Professor Johann de Bono, Regius Professor of Cancer Research at The Institute of Cancer Research, London, who co-led the trial, said: “Our clinical trial shows that olaparib, a pill without the side-effects of chemotherapy, is able to target an Achilles’ heel in cancer cells.
“Olaparib is able to kill cancer cells with faulty DNA repair genes while sparing normal cells.
“This study is a powerful demonstration of the potential of precision medicine to transform the landscape for patients with the commonest of male cancers.
“I hope that within the next couple of years, olaparib will become the first genetically targeted precision medicine to become available as a standard treatment for men with prostate cancer.
“Our findings also have wider implications – in showing that prostate cancer, like many other cancer types, is really a range of sub-types of disease identifiable by their different arrays of genetic faults.
“It’s essential that we become smarter in the way we treat prostate cancer, so that every man gets the treatment that will be of greatest benefit for them.”
It comes as another study presented at the congress found that men whose prostate cancer has stopped responding to targeted treatment fared better when then given chemotherapy rather than another targeted therapy.
Patients who stopped responding to abiraterone or enzalutamide lived longer before their disease came back when treated with the chemotherapy cabazitaxel than those offered the other treatment.
The results suggest cancer’s ability to develop resistance to a single drug may be applicable to other precision medicines that work in a similar way.
The UK arm of the international trial was led by the Institute of Cancer Research, London, and the Royal Marsden NHS Foundation Trust.
The researchers believe careful consideration of the order in which patients are given treatments could help manage the impact of drug resistance and prolong lives.

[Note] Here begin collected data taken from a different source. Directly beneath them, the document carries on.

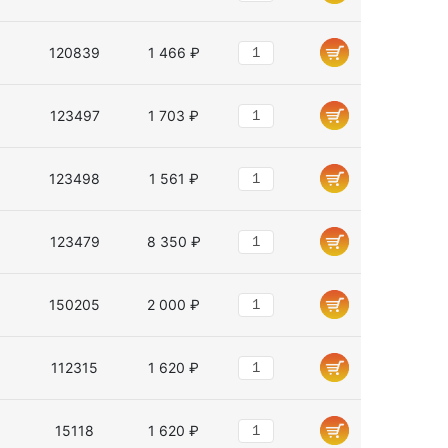
120839
1 466 ₽
123497
1 703 ₽
123498
1 561 ₽
123479
8 350 ₽
150205
2 000 ₽
112315
1 620 ₽
15118
1 620 ₽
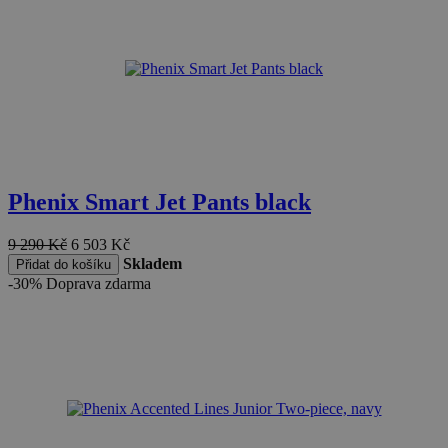
Phenix Smart Jet Pants black
9 290
Kč
6 503
Kč
Skladem
Přidat do košíku
-30%
Doprava zdarma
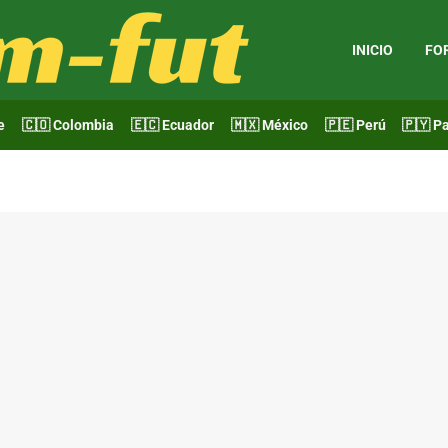
INICIO
FO
e
🇨🇴 Colombia
🇪🇨 Ecuador
🇲🇽 México
🇵🇪 Perú
🇵🇾 P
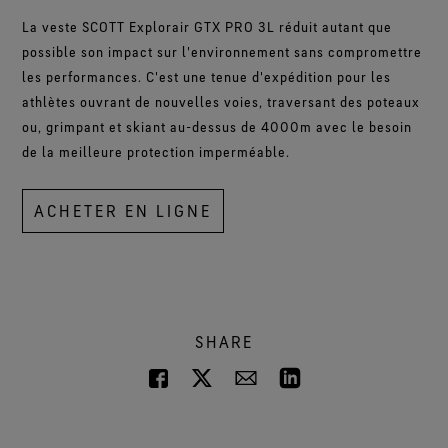
La veste SCOTT Explorair GTX PRO 3L réduit autant que
possible son impact sur l'environnement sans compromettre
les performances. C'est une tenue d'expédition pour les
athlètes ouvrant de nouvelles voies, traversant des poteaux
ou, grimpant et skiant au-dessus de 4000m avec le besoin
de la meilleure protection imperméable.
ACHETER EN LIGNE
SHARE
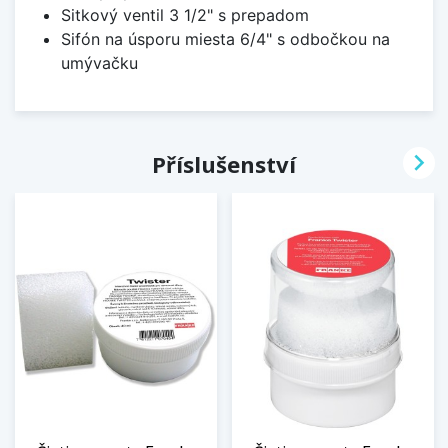
Sitkový ventil 3 1/2" s prepadom
Sifón na úsporu miesta 6/4" s odbočkou na
umývačku

Příslušenství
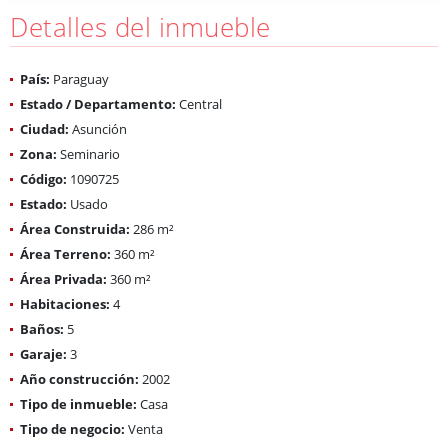
Detalles del inmueble
País:
Paraguay
Estado / Departamento:
Central
Ciudad:
Asunción
Zona:
Seminario
Código:
1090725
Estado:
Usado
Área Construida:
286 m²
Área Terreno:
360 m²
Área Privada:
360 m²
Habitaciones:
4
Baños:
5
Garaje:
3
Año construcción:
2002
Tipo de inmueble:
Casa
Tipo de negocio:
Venta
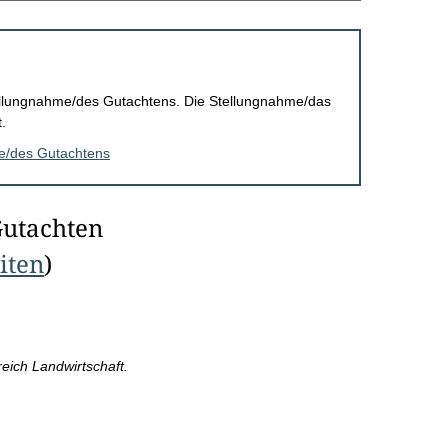
Stellungnahme/des Gutachtens. Die Stellungnahme/das
.
me/des Gutachtens
Gutachten
eiten
)
ereich Landwirtschaft.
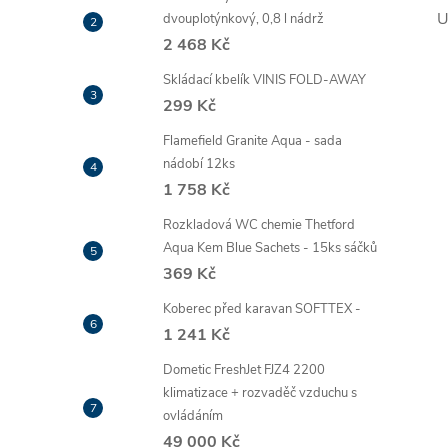
U
dvouplotýnkový, 0,8 l nádrž
2 468 Kč
Skládací kbelík VINIS FOLD-AWAY
299 Kč
Flamefield Granite Aqua - sada
nádobí 12ks
1 758 Kč
Rozkladová WC chemie Thetford
Aqua Kem Blue Sachets - 15ks sáčků
369 Kč
Koberec před karavan SOFTTEX -
1 241 Kč
Dometic FreshJet FJZ4 2200
klimatizace + rozvaděč vzduchu s
ovládáním
49 000 Kč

The trial looked at 250 men whose disease had progressed within a year of being treated with another chemotherapy, docetaxel, and with one of the targeted therapies.
On average, men treated with cabazitaxel lived twice as long before their cancer came back than those treated with abiraterone or enzalutamide – eight months compared with four months.
Both of the precision drugs exploit prostate cancers’ dependence on androgen hormones to grow, by blocking the body’s ability to produce or respond to them.
The researchers believe when one targeted drug stops working, the cancer also develops resistance to other drugs that work by targeting similar weaknesses.
Professor de Bono added: “Our new clinical trial has shown that a modern chemotherapy drug is more effective for men with advanced prostate cancer than giving them a targeted hormone treatment where they have already developed resistance to another.
“Our findings demonstrate the challenge we can face of cross-resistance between targeted therapies where they have similar mechanisms of action.
“We need to harness our knowledge of which drugs patients have received and of the biology of drug resistance, so we can offer men the sequence of treatments that is likely to benefit them most.”
The study, published in the New England Journal of Medicine, was funded by Sanofi, the manufacturer of cabazitaxel.